### [What you need to do]
Wherever "إجراء" turns up in a line of the entries below, that line counts. Say how many such lines there are, with no other words.

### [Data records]
◆ ◆ ◆ ◆ ◆
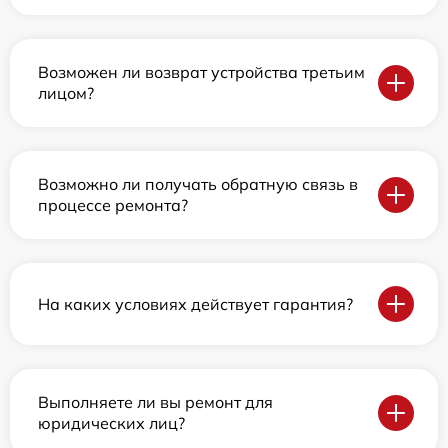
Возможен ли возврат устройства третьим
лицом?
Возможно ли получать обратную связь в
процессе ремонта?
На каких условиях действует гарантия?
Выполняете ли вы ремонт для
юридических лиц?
◆ ◆ ◆ ◆ ◆
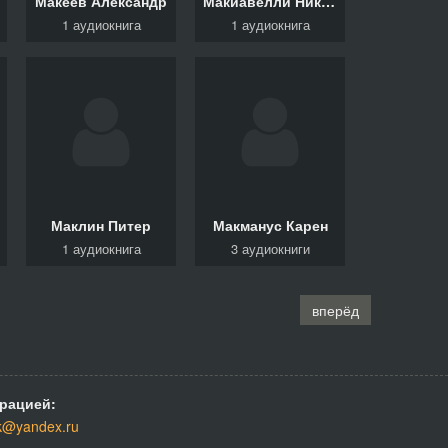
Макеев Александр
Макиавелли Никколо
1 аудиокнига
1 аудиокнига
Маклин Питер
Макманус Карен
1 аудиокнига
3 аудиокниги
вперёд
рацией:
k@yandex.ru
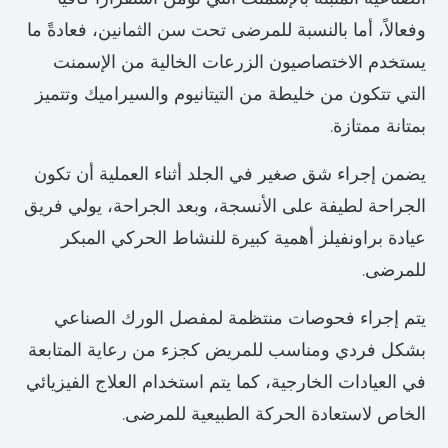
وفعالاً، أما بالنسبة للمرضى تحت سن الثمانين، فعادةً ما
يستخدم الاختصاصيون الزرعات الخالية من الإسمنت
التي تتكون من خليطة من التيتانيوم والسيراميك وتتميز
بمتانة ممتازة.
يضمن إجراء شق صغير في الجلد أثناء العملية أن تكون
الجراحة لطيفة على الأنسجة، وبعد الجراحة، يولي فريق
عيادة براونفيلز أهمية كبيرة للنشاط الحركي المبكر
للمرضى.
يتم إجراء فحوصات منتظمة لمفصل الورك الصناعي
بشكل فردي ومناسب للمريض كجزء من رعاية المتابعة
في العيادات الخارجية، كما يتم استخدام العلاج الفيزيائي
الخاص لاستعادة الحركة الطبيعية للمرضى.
◆ ◆ ◆ ◆ ◆
### [Your response]
2